As soon as our characters collide with the army of the dead, however, those complex legacies go by the wayside. One by one, a procession of indistinguishable extras fall to the horde, even as our main characters—with the exception of Thoros, who succumbs to his wounds from the earlier battle—manage to prevail, their survival ensured by their still unfinished stories. Instead of complicating their connections to one another, the fight primarily serves to dramatize the enormity of the Night King’s menace. Even our heroes’ signature weapons seem to switch hands interchangeably: Tormund wields Gendry’s hammer—the icon of his relationship to his father, Robert Baratheon—in the early going, and the Hound seems to pick it, or something that looks a great deal like it, up later. Viserion the dragon may die, and Benjen Stark may sacrifice himself, but for all the sense of epic occasion, the proceedings still feel almost perfunctory, unshackled as they are from the events unfolding elsewhere and those yet to play out.

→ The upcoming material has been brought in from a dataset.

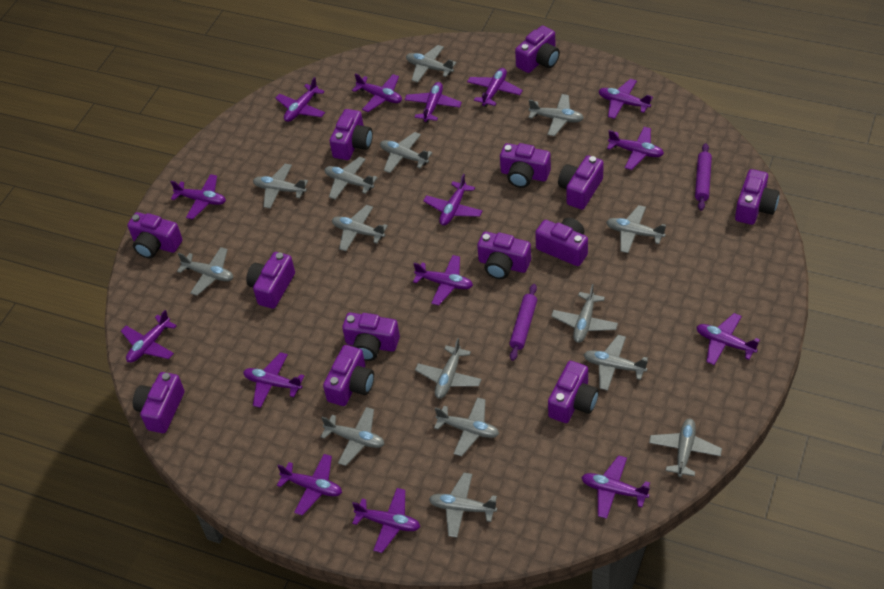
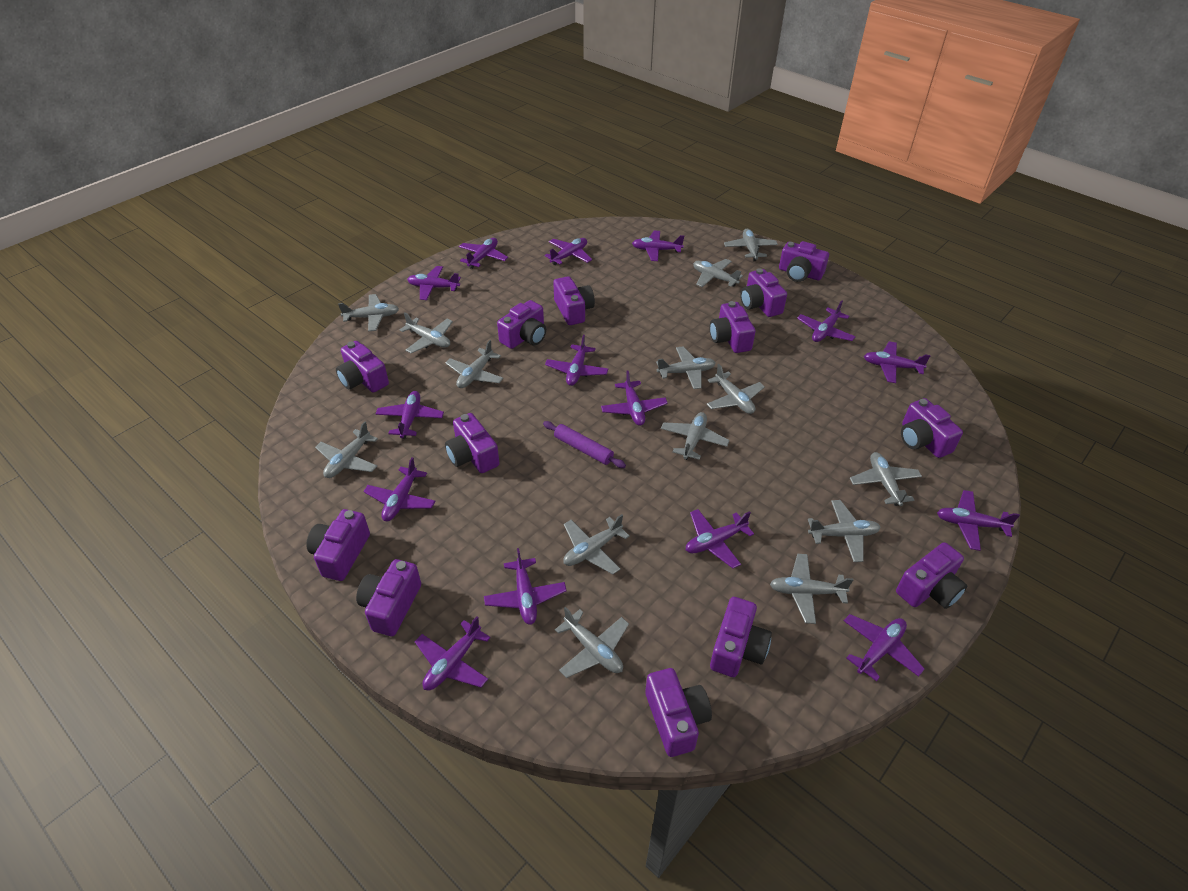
grey plane: 15 -> 14
purple rolling pin: 2 -> 1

The episode drives this home further when we leap to south to Winterfell, where Arya and Sansa continue to feud. Driven by grudges that have been brewing since the pilot, their mutual frustration has real resonance, but it also feels detached from the more important developments playing out elsewhere, since its scale and stakes are so much smaller. In one jagged scene, Littlefinger advises Sansa to turn to Brienne for protection from her sister, and in another Sansa sends Brienne to King’s Landing in her stead. Perhaps she’s concerned about Arya’s growing bond with the knight, but the decision still rings hollow. It feels like showrunners David Benioff and D.B. Weiss are simply shoving pieces around a board rather than moving them according to the dictates of their existing relationships, like an impatient chess player who’s suddenly abandoned the rules.

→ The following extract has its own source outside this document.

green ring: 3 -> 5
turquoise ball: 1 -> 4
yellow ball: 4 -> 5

Much has been made of Game of Thrones’ increasingly incoherent relationship to time and place. As Kathryn VanArendonk suggests, its sudden leaps from one place to another may be forgivable; even without cockamamie theories to explain them, we can and should accept that some of those shifts make for better storytelling. Nevertheless, they may also speak to the show’s larger problem: its inability to find a balance between its complex political maneuverings and the more familiar framework of heroic fantasy. In its early years, the series used the former to undermine the latter’s familiar progression—as it did when it killed off honorable patriarch Ned Stark—but those same tropes now threaten to overwhelm everything that once made the show compelling.

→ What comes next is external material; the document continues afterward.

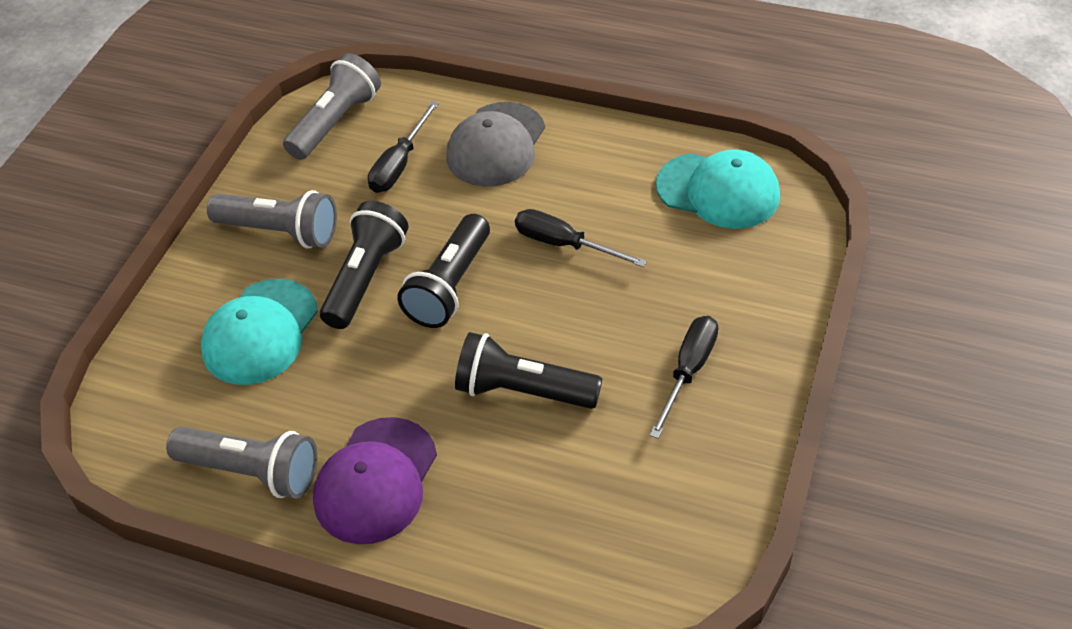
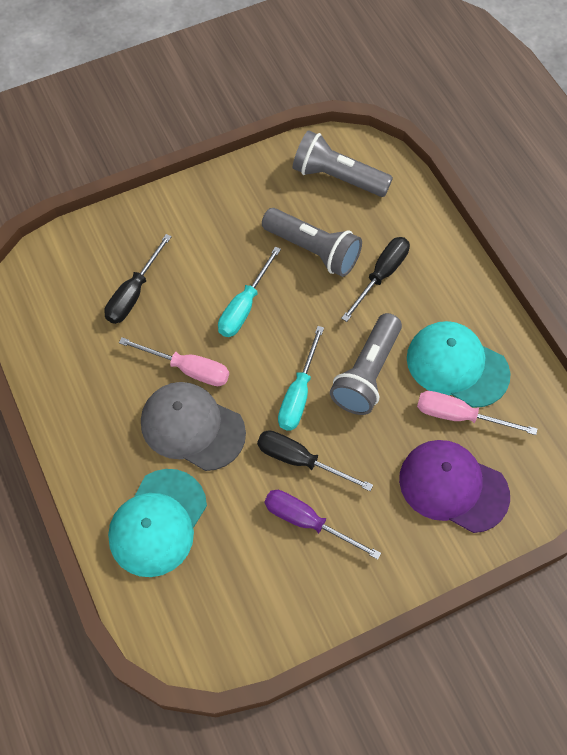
black flashlight: 3 -> 0
pink screwdriver: 0 -> 2
purple screwdriver: 0 -> 1
turquoise screwdriver: 0 -> 2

As Game of Thrones careens toward its conclusion, with six final episodes projected to arrive in 2019, we can only hope that its showrunners pull their story back onto solid ground. In a trailer for the coming season finale, “The Dragon and the Wolf,” Jon somberly intones, “There is only one war that matters. And it is here.” It’s a pronouncement that promises an end to the incoherence that has bedeviled the show for too long. But it may come too late for a story that has already lost its way.